Translating data into a better car-buying experience

October 21, 2014

Viva Las Vegas! We always enjoy connecting with industry leaders, OEM clients, dealers and agencies at the JD Power Automotive Marketing Roundtable. This year’s event at the Bellagio was especially exciting, so we wanted to share a few of the key insights we took away from the great keynotes, panels and cabana networking Signal participated in:

Traditional auto industry marketing models are out-of-step with the way today’s consumers interact with brands.

Car buyers are wondering why, despite all the digital advancements, the shopping experience is harder than it needs to be. Consumers are ready to buy cars online. The question is: how long will it take automakers to adapt?

Automakers like GM are shifting to a customer-centric model to put the consumer at the heart of things. And that means breaking down the old three-tier marketing system because consumers don’t care about it. “Tier-thinking in general is antiquated,” declared Jon Beebe, director of digital advertising and analytics at GM.

Data-readiness has become a significant competitive advantage.

Connecting an expanding universe of data points in real-time is the key to creating deeper, lasting customer relationships in today’s digitally-driven world.

GM’s Beebe told attendees that connecting data points across the company’s multiple brands and agencies and around the world is one of his top priorities. “You need to be able to identify the customer and leverage that [information] across the enterprise,” Beebe said. Working with Signal, and its agency partner Carat, GM has streamlined global data collection processes, improved measurement and made data more actionable, he added.

“Data is the new natural resource. This is revolutionizing the industry,” said Land Rover’s Kim Kyaw.

Price transparency is increasingly a deal-breaker.

Buyers’ increased use of the web for pre-purchase research doesn’t mean that they’re spending less time shopping at dealerships. Consumers are “showrooming” in auto dealerships, with more than one-third of them using either a smartphone or tablet while in the showroom. Pricing is the most frequently accessed content, with 84% using the pricing information in the negotiation process.

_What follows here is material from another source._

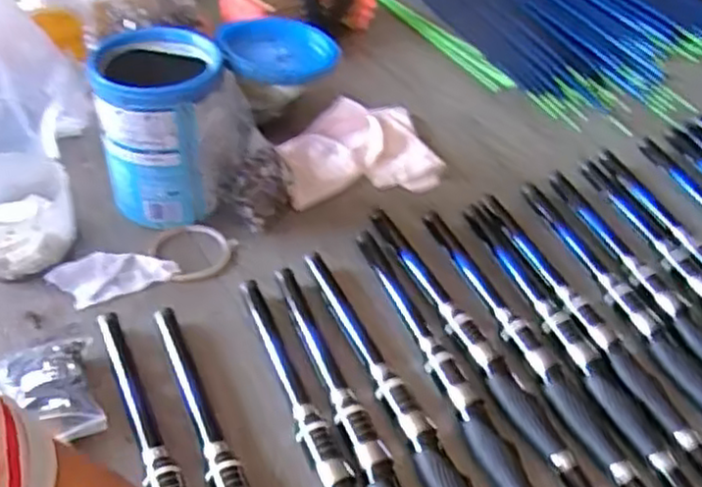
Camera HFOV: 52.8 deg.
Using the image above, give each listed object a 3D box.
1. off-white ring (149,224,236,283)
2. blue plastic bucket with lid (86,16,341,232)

Dealers need to embrace this as a permanent trend. Unless they respond with complete transparency of price, value and product offering, they stand to lose trust with these digital-savvy buyers, who will go elsewhere.

Will Connected Cars Become the Fifth Screen?

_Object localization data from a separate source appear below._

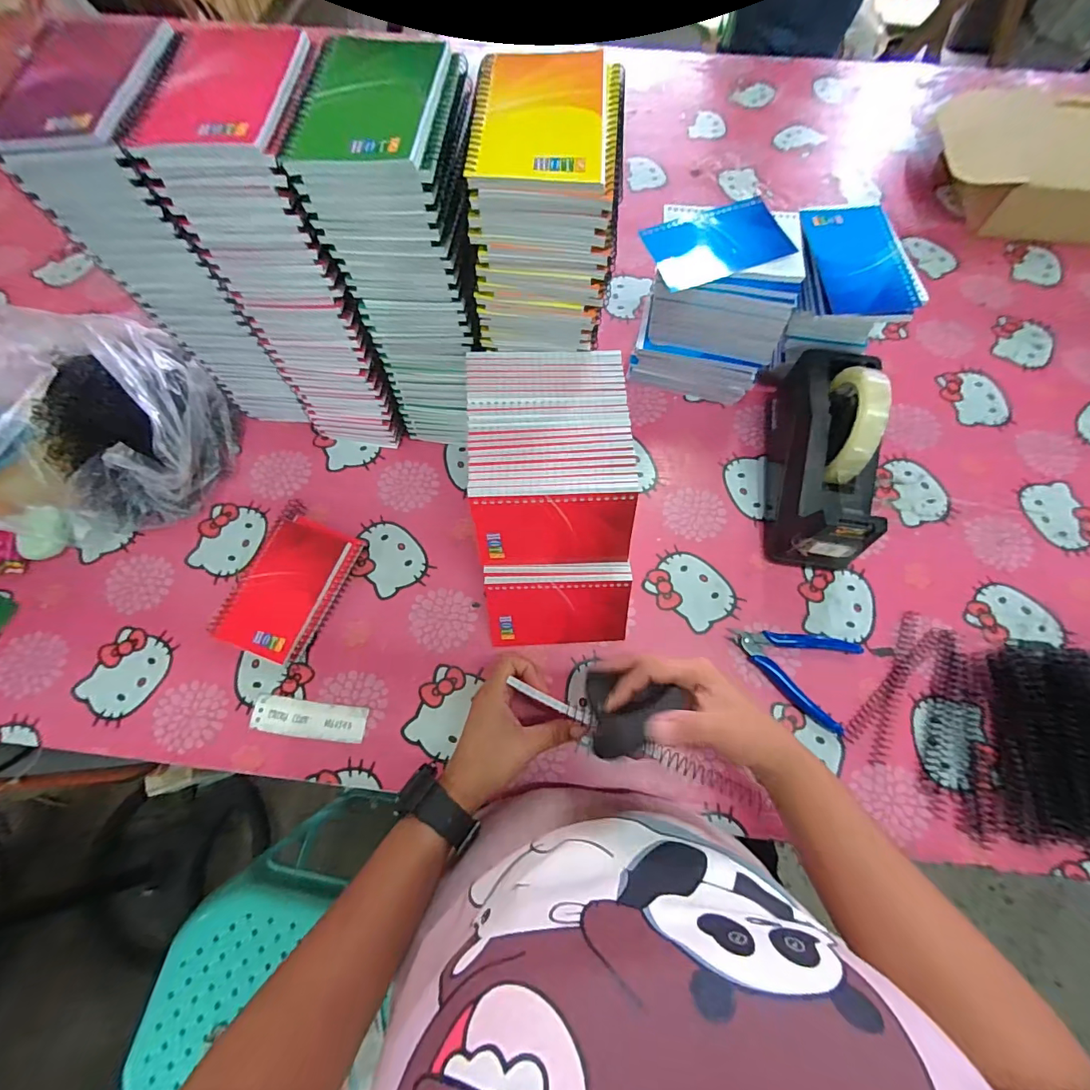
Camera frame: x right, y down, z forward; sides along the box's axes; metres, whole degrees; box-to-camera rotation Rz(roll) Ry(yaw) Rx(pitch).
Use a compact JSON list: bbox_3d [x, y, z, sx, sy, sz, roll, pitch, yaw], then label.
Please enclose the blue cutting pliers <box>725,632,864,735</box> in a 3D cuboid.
[{"bbox_3d":[0.237,0.111,0.442,0.114,0.010,0.086,27,71,11],"label":"blue cutting pliers"}]

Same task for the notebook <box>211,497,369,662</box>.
[{"bbox_3d":[-0.255,0.037,0.466,0.098,0.018,0.149,18,70,7],"label":"notebook"}]

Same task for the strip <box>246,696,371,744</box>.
[{"bbox_3d":[-0.221,0.163,0.430,0.106,0.005,0.031,6,72,4],"label":"strip"}]

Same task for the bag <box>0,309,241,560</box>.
[{"bbox_3d":[-0.485,-0.120,0.481,0.275,0.104,0.246,34,72,13],"label":"bag"}]

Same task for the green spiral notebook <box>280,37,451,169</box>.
[{"bbox_3d":[-0.112,-0.286,0.293,0.087,0.008,0.122,4,68,2],"label":"green spiral notebook"}]

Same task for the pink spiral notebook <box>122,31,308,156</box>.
[{"bbox_3d":[-0.211,-0.299,0.299,0.099,0.008,0.120,2,68,1],"label":"pink spiral notebook"}]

First came movies on the silver screen, then television, then Internet-connected PCs, and more recently, handheld mobile devices. While these four screen types are ubiquitous to consumers, digital experts are already prognosticating about the “fifth screen” to come. Is the next evolution small screens on retail shelves or in elevators or cabs? Or giant screens as highway billboards or digital signage on public transit platforms?

Or will the fifth screen be found in digitally-connected cars? In-vehicle screens may soon do more than provide driving directions. (Think Tesla’s Internet-connected touchscreen display.) Some industry insiders are predicting automotive screens soon will be offering many more choices including news, entertainment and advertising. An automotive fifth screen could even accelerate adoption of self-driving cars, streaming information and entertainment to drivers whose vehicles maneuver themselves through rush-hour traffic.

Clearly, the future is coming fast in auto industry marketing!

Joe Stanhope was formerly Senior Vice President of Marketing at Signal.